That's what he told me and I only quickly looked at it. If you are interested, I can go get the specs and pictures for you.


----------



## kaptainkrollio (Jul 29, 2003)

it will be easy to tell from pictures.


----------



## xxxxxxxRR5 (Jan 11, 2004)

I shall attempt to get them on the weekend.

Do'h went there for an oil change 10w30 GTX and forgot my camera!
But it is an MX-6 not the newer RX-7.


----------



## xxxxxxxRR5 (Jan 11, 2004)

I got some pictures.


















If you want to see the engine, let me know. I might also be able to drive it around and let you know how it feels.


----------



## kaptainkrollio (Jul 29, 2003)

i wasnt interested in buying it, i thought that you wanted to knw what it was.


----------



## xxxxxxxRR5 (Jan 11, 2004)

ggrrrrr! Oh well, tell a friend and all that.


----------



## kaptainkrollio (Jul 29, 2003)

on second thought, where are you in CA? how much is the car? and what are the mods(if any)? lost my car recently and in the market for a new one.


----------



## 93blackSER (Feb 1, 2003)

kaptainkrollio said:


> on second thought, where are you in CA? how much is the car? and what are the mods(if any)? lost my car recently and in the market for a new one.

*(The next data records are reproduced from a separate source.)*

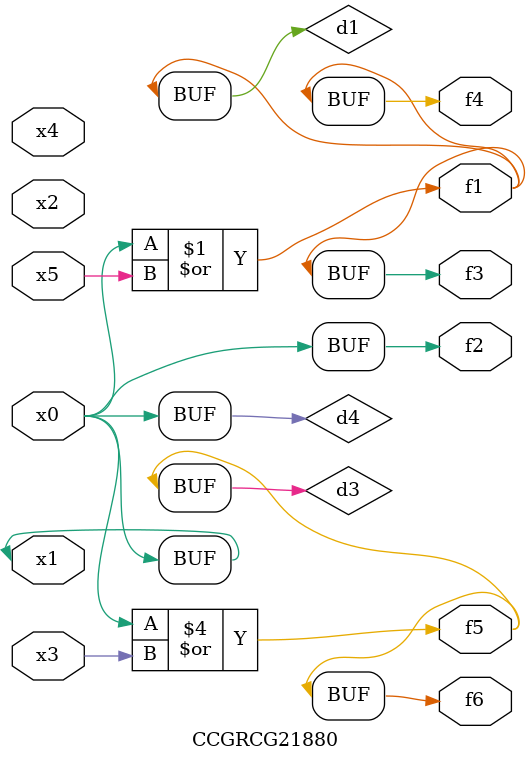
<source format=v>
module CCGRCG21880(
	input x0, x1, x2, x3, x4, x5,
	output f1, f2, f3, f4, f5, f6
);

	wire d1, d2, d3, d4;

	or (d1, x0, x5);
	xnor (d2, x1, x4);
	or (d3, x0, x3);
	buf (d4, x0, x1);
	assign f1 = d1;
	assign f2 = d4;
	assign f3 = d1;
	assign f4 = d1;
	assign f5 = d3;
	assign f6 = d3;
endmodule

</source>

there's a 240 in the for sale section on this forum. it's a 92 or something. there's also a 96 with an auto for 3600.


----------



## slo40 (Feb 11, 2004)

Soon I will be done rebuilding the 89 coupe that I have and will probably just be selling it. Its out here in Kansas though and I am not even for sure if im gonna sell it or just keep it for a mess around car. But its something to be mentioned I guess.


----------



## kaptainkrollio (Jul 29, 2003)

93blackSER said:


> there's a 240 in the for sale section on this forum. it's a 92 or something. there's also a 96 with an auto for 3600.


 yeah ive been looking around. Shipping is expensive as hell though, so i have to find something in CA


----------



## xxxxxxxRR5 (Jan 11, 2004)

I am in Corona, which is near Norco and Riverside. The owners zip code is 92503.

He's asking 3,000 or make an offer.

Email me directly and I'll get you his home phone and you can hash out the details.


----------